┌──

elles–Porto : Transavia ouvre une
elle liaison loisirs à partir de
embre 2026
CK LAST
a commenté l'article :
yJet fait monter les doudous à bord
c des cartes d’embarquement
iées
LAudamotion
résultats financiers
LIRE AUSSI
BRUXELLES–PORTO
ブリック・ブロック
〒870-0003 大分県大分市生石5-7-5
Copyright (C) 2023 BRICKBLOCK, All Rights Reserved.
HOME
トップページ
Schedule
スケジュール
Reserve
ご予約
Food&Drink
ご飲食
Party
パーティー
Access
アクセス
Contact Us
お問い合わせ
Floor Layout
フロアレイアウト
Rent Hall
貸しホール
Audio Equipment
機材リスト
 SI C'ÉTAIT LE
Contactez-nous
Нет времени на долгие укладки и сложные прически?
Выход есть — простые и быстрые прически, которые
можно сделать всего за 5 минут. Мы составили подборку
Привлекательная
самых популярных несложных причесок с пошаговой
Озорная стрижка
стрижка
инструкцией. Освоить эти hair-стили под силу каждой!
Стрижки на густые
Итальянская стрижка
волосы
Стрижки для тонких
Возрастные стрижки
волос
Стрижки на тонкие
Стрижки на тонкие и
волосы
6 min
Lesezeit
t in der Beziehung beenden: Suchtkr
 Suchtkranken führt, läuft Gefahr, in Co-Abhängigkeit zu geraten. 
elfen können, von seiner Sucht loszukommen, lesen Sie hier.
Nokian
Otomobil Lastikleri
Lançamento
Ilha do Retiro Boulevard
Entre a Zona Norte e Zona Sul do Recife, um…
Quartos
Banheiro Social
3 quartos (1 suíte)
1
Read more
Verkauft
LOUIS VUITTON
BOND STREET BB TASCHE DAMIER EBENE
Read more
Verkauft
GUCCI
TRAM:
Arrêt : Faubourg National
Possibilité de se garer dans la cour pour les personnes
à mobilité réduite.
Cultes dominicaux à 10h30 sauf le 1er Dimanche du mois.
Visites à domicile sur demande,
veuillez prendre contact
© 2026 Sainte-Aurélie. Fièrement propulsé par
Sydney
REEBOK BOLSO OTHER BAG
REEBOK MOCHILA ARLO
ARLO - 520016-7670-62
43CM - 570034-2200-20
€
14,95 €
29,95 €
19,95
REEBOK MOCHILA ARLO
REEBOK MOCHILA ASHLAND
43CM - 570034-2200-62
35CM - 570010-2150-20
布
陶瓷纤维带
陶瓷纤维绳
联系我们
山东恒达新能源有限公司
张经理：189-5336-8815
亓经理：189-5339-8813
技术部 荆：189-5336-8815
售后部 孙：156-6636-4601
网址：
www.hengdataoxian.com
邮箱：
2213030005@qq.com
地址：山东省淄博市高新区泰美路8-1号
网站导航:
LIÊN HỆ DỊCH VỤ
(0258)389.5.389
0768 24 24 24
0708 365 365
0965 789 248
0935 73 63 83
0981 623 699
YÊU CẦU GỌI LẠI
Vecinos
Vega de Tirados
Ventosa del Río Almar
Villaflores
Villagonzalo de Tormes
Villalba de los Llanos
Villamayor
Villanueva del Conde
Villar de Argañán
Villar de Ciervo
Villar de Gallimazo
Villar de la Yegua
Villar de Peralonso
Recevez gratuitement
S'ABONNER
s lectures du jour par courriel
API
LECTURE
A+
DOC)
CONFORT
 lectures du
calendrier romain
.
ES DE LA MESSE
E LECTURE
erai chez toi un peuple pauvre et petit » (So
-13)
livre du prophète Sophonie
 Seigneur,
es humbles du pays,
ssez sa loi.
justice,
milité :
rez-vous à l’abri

└──

Aim of the task: For this exercise, copy word for word the line that contains "Recevez gratuitement" and every line after it, ending with the last line of the entries above.

Exercise answer:
Recevez gratuitement
S'ABONNER
s lectures du jour par courriel
API
LECTURE
A+
DOC)
CONFORT
 lectures du
calendrier romain
.
ES DE LA MESSE
E LECTURE
erai chez toi un peuple pauvre et petit » (So
-13)
livre du prophète Sophonie
 Seigneur,
es humbles du pays,
ssez sa loi.
justice,
milité :
rez-vous à l’abri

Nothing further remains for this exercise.